Some secrets are hard to keep.

Microsoft is beginning internal testing of a major upgrade to its search engine this week, putting the rebranded version of Live Search — the long-anticipated Kumo — through its paces behind a corporate firewall.

The company’s executives have made no secret of their commitment to staying in the search game, but details of the Kumo trail began to percolate on the Web following a Twitter post from Microsoft (NASDAQ: MSFT) search strategist Barney Pell mentioning the rebranding. Pell came to Microsoft in last year’s acquisition of PowerSet, the semantic search company he cofounded.

Pell has since taken down the tweet, but the Seattle Post-Intelligencer has the screen shot.

Many analysts and bloggers have questioned the wisdom of Microsoft staying in the search business, which continues to be a money loser for the company.

In a recent presentation to financial analysts, CEO Steve Ballmer defended the company’s decision to stay in the search business, despite the Microsoft’s position as a distant No. 3 behind Google (NASDAQ: GOOG) and Yahoo (NASDAQ: YHOO).

“Some people say to me, ‘Why don’t you just give up?’ You can’t give up,” Ballmer said. “We have good ideas.”

But search is not a quick ship to turn, he admitted. “This is not going to change quickly.”

According to the most recent figures from online metrics firm comScore, Microsoft performed 8.3 percent of all search queries in January, compared to Yahoo’s 20.5 percent and runaway leader Google, which accounted for 63.5 percent of search engine activity.

Ballmer and other Microsoft executives have repeatedly said that some form of a search partnership with Yahoo makes the most sense for both companies in their efforts to gain market share from Google.

Those deal talks, the great acquisition drama of 2008, of course never came to fruition. Ballmer has said he remains hopeful that the two companies will be able to come together once Yahoo emerges from its reorganization under new CEO Carol Bartz.

[cob:Special_Report]But Microsoft takes pains to let the world know that its future in search is not staked around a Yahoo deal.

Kumo, the long-anticipated successor to Microsoft’s vaguely branded Live Search, appears to pepper in some semantic upgrades to its search listings.
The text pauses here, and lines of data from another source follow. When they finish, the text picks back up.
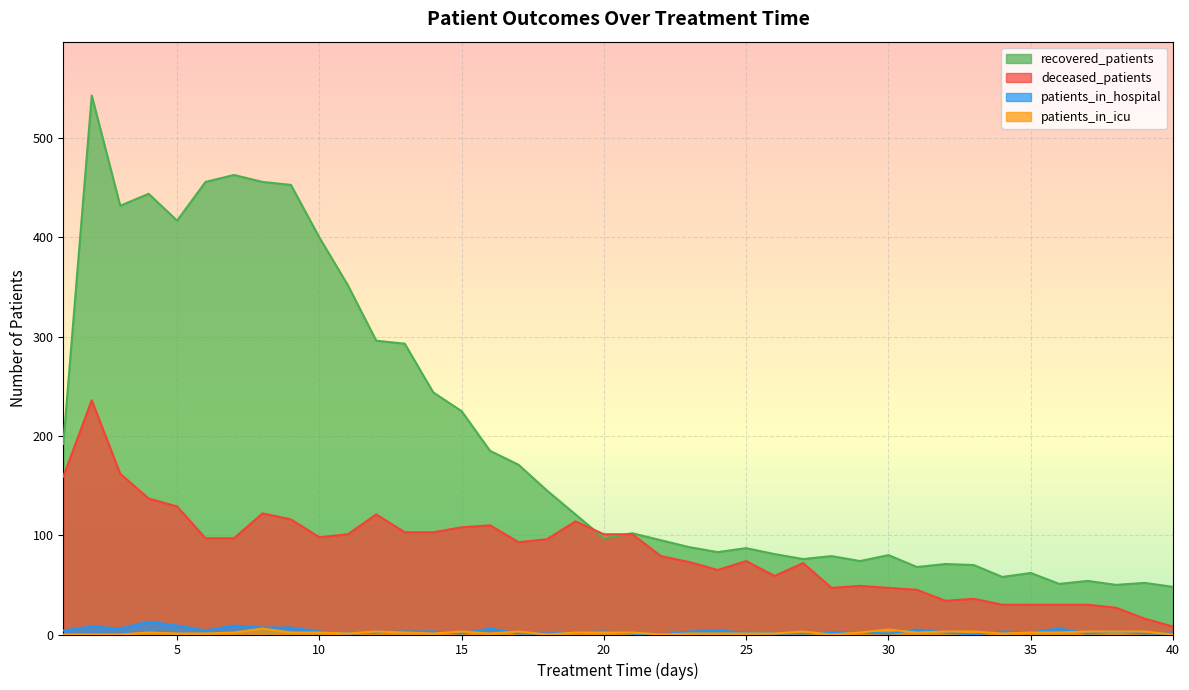

The value of deceased_patients at 38 is 27. True or false?

True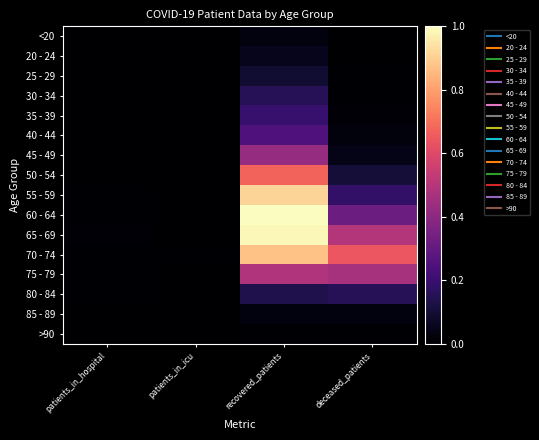

Reading right to left, extract all data points from this chart.

<20: deceased_patients=0.0	recovered_patients=0.0	patients_in_icu=0.0	patients_in_hospital=0.0
20 - 24: deceased_patients=0.0	recovered_patients=0.1	patients_in_icu=0.0	patients_in_hospital=0.0
25 - 29: deceased_patients=0.0	recovered_patients=0.1	patients_in_icu=0.0	patients_in_hospital=0.0
30 - 34: deceased_patients=0.0	recovered_patients=0.2	patients_in_icu=0.0	patients_in_hospital=0.0
35 - 39: deceased_patients=0.0	recovered_patients=0.2	patients_in_icu=0.0	patients_in_hospital=0.0
40 - 44: deceased_patients=0.0	recovered_patients=0.2	patients_in_icu=0.0	patients_in_hospital=0.0
45 - 49: deceased_patients=0.0	recovered_patients=0.4	patients_in_icu=0.0	patients_in_hospital=0.0
50 - 54: deceased_patients=0.1	recovered_patients=0.7	patients_in_icu=0.0	patients_in_hospital=0.0
55 - 59: deceased_patients=0.2	recovered_patients=0.9	patients_in_icu=0.0	patients_in_hospital=0.0
60 - 64: deceased_patients=0.3	recovered_patients=1.0	patients_in_icu=0.0	patients_in_hospital=0.0
65 - 69: deceased_patients=0.5	recovered_patients=1.0	patients_in_icu=0.0	patients_in_hospital=0.0
70 - 74: deceased_patients=0.6	recovered_patients=0.9	patients_in_icu=0.0	patients_in_hospital=0.0
75 - 79: deceased_patients=0.5	recovered_patients=0.5	patients_in_icu=0.0	patients_in_hospital=0.0
80 - 84: deceased_patients=0.2	recovered_patients=0.1	patients_in_icu=0.0	patients_in_hospital=0.0
85 - 89: deceased_patients=0.0	recovered_patients=0.0	patients_in_icu=0.0	patients_in_hospital=0.0
>90: deceased_patients=0.0	recovered_patients=0.0	patients_in_icu=0.0	patients_in_hospital=0.0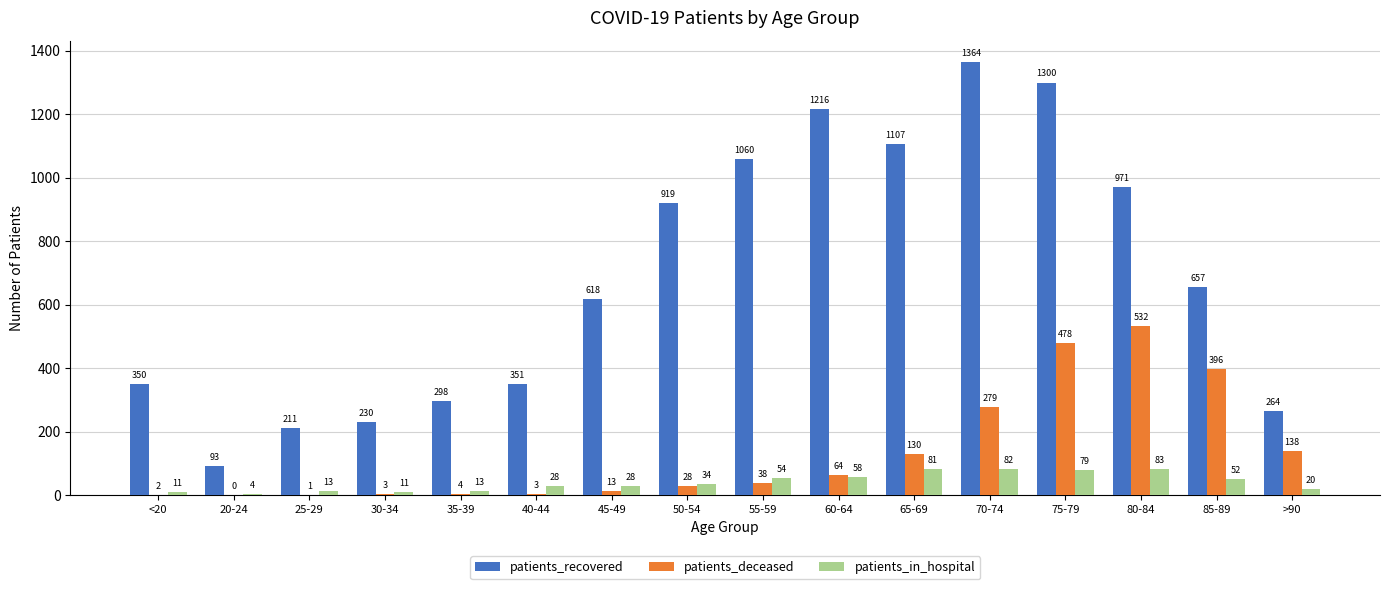

Between <20 and 30-34, which series saw the biggest shift?

patients_recovered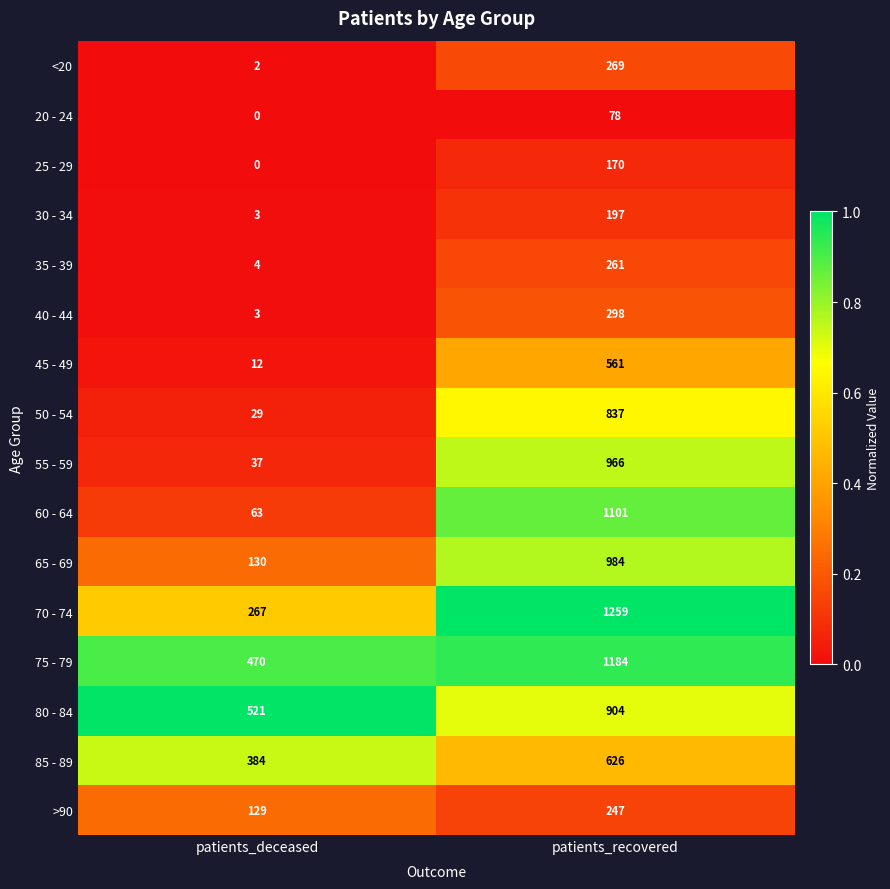

True or false: 50 - 54 has a value of 29 at patients_deceased.

True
Screen shots of sample searches floating around the Web indicate show a column pane on the left side displaying related searches and a search history.

In other shots, Kumo organizes results by category, so a search for a stereo would turn up one section for Web-wide results, then separate sections for reviews, prices and how-to manuals.

According to a leaked memo, Microsoft will begin automatically redirecting employees’ Live searches to Kumo.com for the testing.